Without that state, agents loop. They rediscover the same gotchas, suggest the same plausible fixes, and lose the thread between attempts.
This is also why handoffs are painful. Between one engineer and another, one sprint and the next, one agent session and the next, the current snapshot is rarely enough.
The handoff needs to preserve what was live, what was tried, what was learned, and what should not be trusted anymore.
Handoffs are where missing memory becomes visible.
Learning In Layers
I have started changing my own workflow around this.
When I work through a problem with an agent, I add to the project memory when we reach a new level of understanding: a sharper frame, a corrected assumption, a better abstraction, or a decision I know I will want to recover later.

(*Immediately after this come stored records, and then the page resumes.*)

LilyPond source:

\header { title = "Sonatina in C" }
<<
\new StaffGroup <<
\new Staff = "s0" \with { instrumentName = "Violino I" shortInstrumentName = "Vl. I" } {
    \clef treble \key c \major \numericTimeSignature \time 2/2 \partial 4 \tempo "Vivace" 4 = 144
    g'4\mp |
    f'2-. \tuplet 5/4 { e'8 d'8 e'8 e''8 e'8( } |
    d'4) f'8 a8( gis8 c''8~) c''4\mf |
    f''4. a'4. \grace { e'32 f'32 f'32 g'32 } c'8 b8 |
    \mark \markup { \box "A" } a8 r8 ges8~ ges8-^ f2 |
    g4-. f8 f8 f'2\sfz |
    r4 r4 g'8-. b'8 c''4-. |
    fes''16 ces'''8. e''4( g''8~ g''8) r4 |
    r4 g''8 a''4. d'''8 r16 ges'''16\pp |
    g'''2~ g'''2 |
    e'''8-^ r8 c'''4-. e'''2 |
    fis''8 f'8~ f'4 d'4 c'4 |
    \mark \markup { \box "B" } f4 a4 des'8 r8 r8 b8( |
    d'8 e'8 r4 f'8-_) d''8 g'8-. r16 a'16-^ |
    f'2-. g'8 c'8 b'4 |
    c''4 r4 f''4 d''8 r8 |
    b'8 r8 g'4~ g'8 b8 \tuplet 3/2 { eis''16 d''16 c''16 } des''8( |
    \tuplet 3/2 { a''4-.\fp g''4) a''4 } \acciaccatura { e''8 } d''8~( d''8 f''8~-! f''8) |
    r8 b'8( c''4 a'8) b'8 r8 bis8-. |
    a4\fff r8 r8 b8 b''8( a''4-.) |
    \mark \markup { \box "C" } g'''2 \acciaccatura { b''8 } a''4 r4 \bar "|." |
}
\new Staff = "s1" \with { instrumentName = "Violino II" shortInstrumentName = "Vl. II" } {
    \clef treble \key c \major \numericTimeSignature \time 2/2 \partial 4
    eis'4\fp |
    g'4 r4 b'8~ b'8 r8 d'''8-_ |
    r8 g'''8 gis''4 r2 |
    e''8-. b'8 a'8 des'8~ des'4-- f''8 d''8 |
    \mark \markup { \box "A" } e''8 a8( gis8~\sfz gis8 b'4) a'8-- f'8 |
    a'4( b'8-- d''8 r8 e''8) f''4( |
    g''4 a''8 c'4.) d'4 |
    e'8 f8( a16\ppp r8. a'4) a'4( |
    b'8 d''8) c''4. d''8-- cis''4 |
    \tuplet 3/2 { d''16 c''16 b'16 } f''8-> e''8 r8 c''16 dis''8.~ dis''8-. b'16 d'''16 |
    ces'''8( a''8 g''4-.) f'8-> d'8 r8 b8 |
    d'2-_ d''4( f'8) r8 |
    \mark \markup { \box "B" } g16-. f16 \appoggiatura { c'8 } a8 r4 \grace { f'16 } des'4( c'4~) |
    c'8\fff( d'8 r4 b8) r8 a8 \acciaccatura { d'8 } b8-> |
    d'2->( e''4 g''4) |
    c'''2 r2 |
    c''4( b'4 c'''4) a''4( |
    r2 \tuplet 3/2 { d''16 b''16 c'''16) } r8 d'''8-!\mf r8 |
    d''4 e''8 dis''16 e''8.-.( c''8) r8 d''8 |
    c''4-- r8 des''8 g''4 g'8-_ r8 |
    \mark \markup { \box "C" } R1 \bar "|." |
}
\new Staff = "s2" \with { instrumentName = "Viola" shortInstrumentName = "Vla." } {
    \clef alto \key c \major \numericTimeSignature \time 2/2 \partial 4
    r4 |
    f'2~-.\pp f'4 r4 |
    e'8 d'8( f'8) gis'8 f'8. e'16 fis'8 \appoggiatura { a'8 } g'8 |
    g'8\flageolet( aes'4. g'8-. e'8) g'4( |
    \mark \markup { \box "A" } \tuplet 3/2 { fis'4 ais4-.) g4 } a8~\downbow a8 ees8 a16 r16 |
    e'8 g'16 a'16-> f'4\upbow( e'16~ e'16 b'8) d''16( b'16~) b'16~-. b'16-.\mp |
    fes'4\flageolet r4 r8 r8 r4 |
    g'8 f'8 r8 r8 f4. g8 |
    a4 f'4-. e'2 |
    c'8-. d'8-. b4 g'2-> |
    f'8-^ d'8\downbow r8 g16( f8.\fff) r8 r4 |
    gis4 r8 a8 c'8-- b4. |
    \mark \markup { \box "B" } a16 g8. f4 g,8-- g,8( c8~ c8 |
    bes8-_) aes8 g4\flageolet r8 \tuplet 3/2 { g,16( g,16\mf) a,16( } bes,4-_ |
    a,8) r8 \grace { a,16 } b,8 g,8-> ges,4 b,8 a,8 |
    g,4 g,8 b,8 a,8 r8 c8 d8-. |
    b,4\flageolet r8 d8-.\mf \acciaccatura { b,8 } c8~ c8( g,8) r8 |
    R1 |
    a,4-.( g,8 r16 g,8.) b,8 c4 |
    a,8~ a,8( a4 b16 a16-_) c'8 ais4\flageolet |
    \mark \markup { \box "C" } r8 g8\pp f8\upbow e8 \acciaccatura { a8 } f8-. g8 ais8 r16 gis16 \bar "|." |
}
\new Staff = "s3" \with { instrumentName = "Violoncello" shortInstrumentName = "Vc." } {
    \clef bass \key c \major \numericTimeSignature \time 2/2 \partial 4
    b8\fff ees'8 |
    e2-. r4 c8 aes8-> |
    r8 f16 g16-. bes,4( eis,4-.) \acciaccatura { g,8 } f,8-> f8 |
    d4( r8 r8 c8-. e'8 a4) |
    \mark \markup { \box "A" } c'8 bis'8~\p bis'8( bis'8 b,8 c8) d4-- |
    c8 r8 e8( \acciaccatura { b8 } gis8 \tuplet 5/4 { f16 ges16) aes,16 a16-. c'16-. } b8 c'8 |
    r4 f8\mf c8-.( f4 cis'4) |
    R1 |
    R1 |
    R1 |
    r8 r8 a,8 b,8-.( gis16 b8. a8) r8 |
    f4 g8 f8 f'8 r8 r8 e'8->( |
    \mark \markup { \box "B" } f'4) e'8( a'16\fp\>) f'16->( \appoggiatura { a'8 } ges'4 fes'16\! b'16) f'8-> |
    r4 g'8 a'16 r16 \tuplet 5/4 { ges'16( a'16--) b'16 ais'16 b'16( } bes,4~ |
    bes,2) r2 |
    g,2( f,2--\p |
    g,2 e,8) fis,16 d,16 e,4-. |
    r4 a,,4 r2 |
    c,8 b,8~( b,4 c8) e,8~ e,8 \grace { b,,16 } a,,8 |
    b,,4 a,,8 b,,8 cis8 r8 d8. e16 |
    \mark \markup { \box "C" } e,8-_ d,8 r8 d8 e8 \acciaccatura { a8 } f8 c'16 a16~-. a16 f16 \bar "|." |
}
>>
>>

That is when I say: “Take a checkpoint here.”
It does not replace what came before. It adds another layer.
Over time, these checkpoints become a trail of how understanding developed: what I believed, what corrected it, which constraints appeared, and which decisions became obsolete.
In a small way, this embeds my own learning into what the agent can retrieve later. Not just the conclusion, but the mistakes that taught me how to reach it.
Software teams need the same thing at project scale.
Where It Pays Off
The point is not better search over old messages. The point is making past engineering judgement reusable where teams actually need it.
Imagine an incident touches three workstreams. The answer you want later is not just one incident summary. You want a slice through the project at that point in time: what was happening, which decisions were live, who was involved, what later changed, and what the team learned.
Once you have that foundation, the same substrate supports several workflows.
Documentation gets better because an agent can explain a feature from the history that produced it, not just from the final state of the code.
Code review gets sharper because the agent can recognise when a change touches a painful area and who has the context to review it.
Onboarding gets more grounded because a new teammate can ask what matters before touching a feature and get the answer a senior engineer would normally have to explain.
You do not need separate memory for docs, review, onboarding, and incidents. You need the team’s experience captured in a way the agent can retrieve and interpret for the task at hand.
Engineering Memory Infrastructure
This is not mainly about making agents more autonomous.
Autonomy is the flashy bit. Reliability is the useful bit.
A memory-aware agent should be more grounded and easier to challenge. It should be able to show what it is relying on: the trace, the decision, the incident, the owner, the newer understanding that superseded the older one.
Making an agent sound confident is not the hard part.
The hard part is giving it the right evidence to be confident about.
Treating engineering memory seriously means treating it as infrastructure: source ingestion, time-aware indexing, provenance, ownership, freshness, permissions, and a way to tell when one piece of understanding has been superseded by another.
The exact shape will differ by team. A small team might start with disciplined markdown traces and decision records. A larger organisation might need deeper indexing across PRs, incidents, docs, chat, and code ownership.
But the requirement is the same.
Without structure, the agent can retrieve text, but it cannot tell what the text means in the life of the project.
The snapshot tells you what the system does.
The accumulated history tells you why.
Engineering memory infrastructure is how we give agents access to both.